◆ Exercise
Copy nothing but the lines below, from the one with "exposure_s: 1/200" through the one with "exposure_s: 1/60", exactly as written; no pictures should appear.

___ Working data

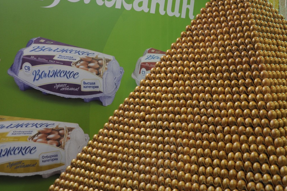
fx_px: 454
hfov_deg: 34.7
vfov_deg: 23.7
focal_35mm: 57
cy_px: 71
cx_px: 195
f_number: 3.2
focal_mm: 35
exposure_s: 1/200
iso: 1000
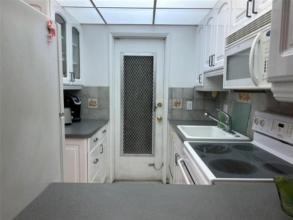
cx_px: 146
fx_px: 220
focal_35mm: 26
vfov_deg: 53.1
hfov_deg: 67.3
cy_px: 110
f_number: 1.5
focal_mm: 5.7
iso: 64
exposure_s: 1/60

______
___ Working data

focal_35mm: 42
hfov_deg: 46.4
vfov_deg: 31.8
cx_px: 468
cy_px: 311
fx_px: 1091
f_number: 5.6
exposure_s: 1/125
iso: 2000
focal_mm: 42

______

◆ Response to the task
exposure_s: 1/200
iso: 1000
cx_px: 146
fx_px: 220
focal_35mm: 26
vfov_deg: 53.1
hfov_deg: 67.3
cy_px: 110
f_number: 1.5
focal_mm: 5.7
iso: 64
exposure_s: 1/60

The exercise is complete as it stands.